Discussion in 'AR/VR (XR) Discussion' started by Jonathan_L, Oct 3, 2018.

  1. Jonathan_L

    Jonathan_L

    Joined:
    Jan 26, 2016
    Posts:
    43
    Hi,

    So I have been working on some screen space post processing effects in VR and noticed that a lot of them don't work as intended and cause me to feel nausea. I've also tested some of effects from Unity's Post Processing Stack such as ambient occlusion and screen space reflections and found that the effects are sometimes hard to look at.

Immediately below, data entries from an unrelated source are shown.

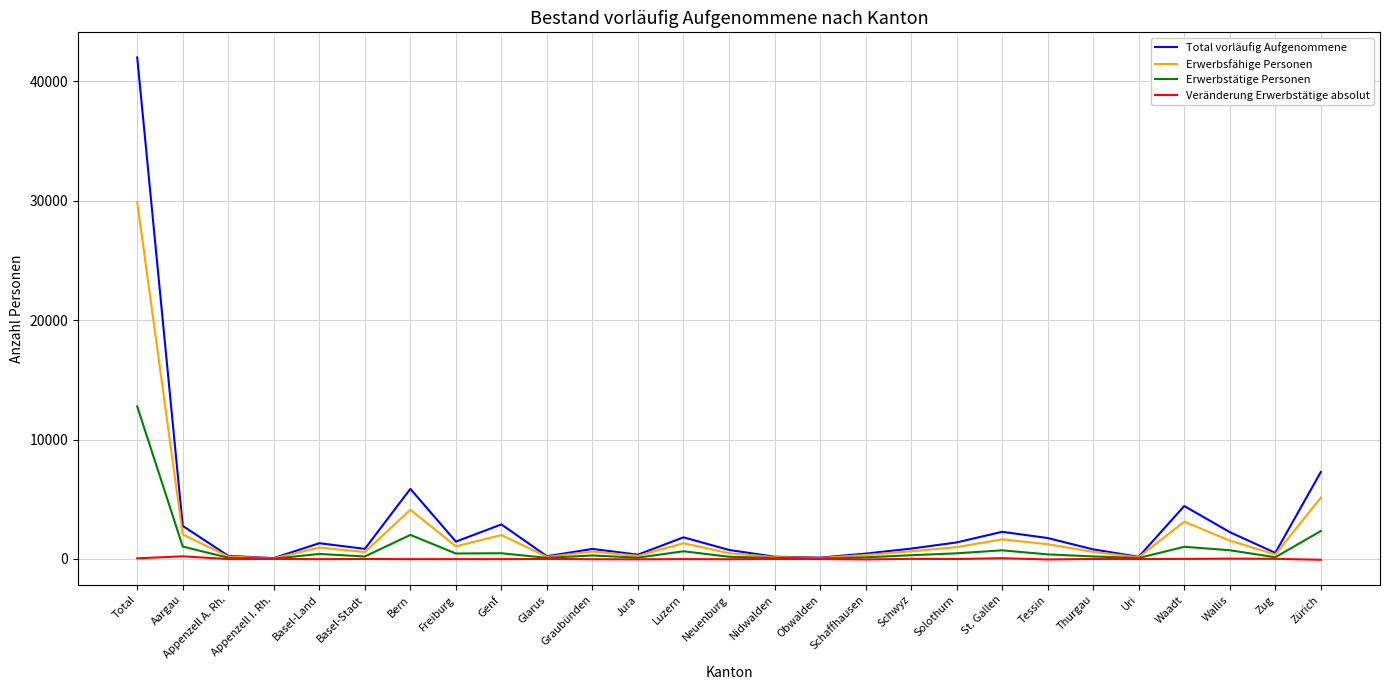

List the series in order of their peak value, lowest first.

Veränderung Erwerbstätige absolut, Erwerbstätige Personen, Erwerbsfähige Personen, Total vorläufig Aufgenommene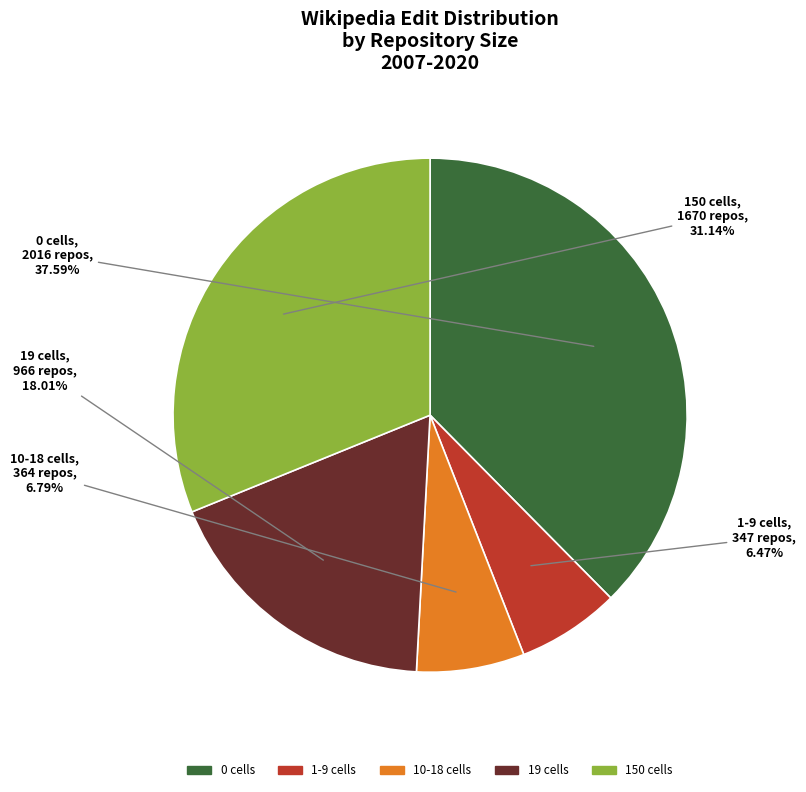

Combined, do 1-9 cells and 0 cells account for over 50%?

No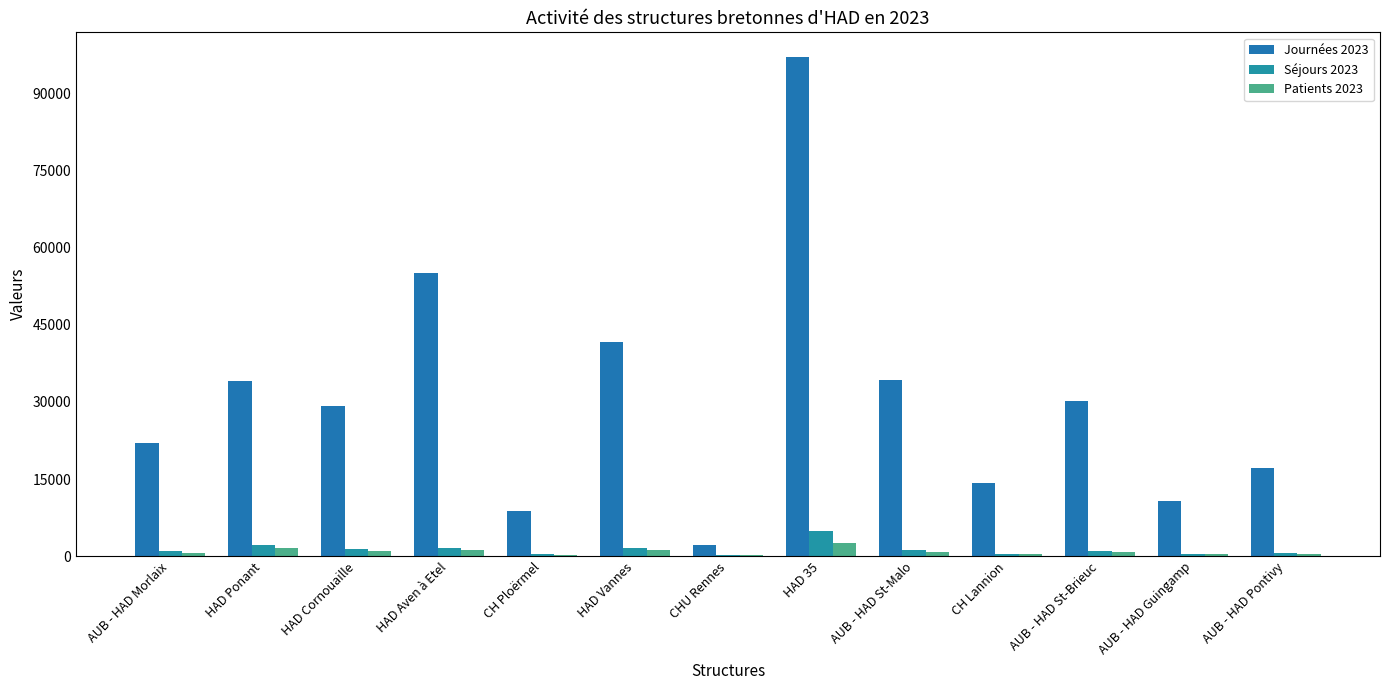

List the series in order of their peak value, lowest first.

Patients 2023, Séjours 2023, Journées 2023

    Here is an image of a simple distortion effect using a texture sampled in screen space to help you better understand what I mean.
    sample_left_right.png
    If you look at the top of that structure, you can see that the left and right eye see two completely different things and this makes it really hard to look at and even somewhat blurry.

    So I searched around and couldn't find much info on how one might approach to solve this problem.
    I did find this thread:
    https://forum.unity.com/threads/the...-vrs-lefteye-image-and-righteye-image.540654/
    which really helped me understand how screen space coordinates work in VR (which is the same as in non-VR).

    I tried to do some testing and found that when I render a texture as a post processing effect the image doesn't line up from my left eye to right eye. Here is an example:
    uv_left_right.png
    Although they line up from this perspective, when looking through a headset, your eyes expect two different images from two different viewpoints to for the stereoscopic effect.

    I placed a quad with the same texture with a local position of (0, -0.052, 0.483) relative to the camera and got this result:
    uv_quad_offset.png
    So when looking at this, everything is natural and easy to look at as expected, even though the eye sees two different images.

    So basically what I want to do is sample UV coordinates not in screen space but in this "quad offset" space to see if screen space effects can be handled better. I am not sure how I would implement this in a shader because at the shader level I don't think Unity gives access to which eye is being rendered in multi-pass stereoscopic mode. Does anyone have an idea on how I would approach this? Or if there is another solution for screen space post processing effects, I would love to know.

    Thanks for reading.
     
  2. BrandonFogerty

    BrandonFogerty

    Joined:
    Jan 29, 2016
    Posts:
    83
    Hi @Jonathan_L,

    You should be able to use the builtin scalar value unity_StereoEyeIndex to detect which eye is currently being rendered. If the left eye then 0 and if the right eye then 1.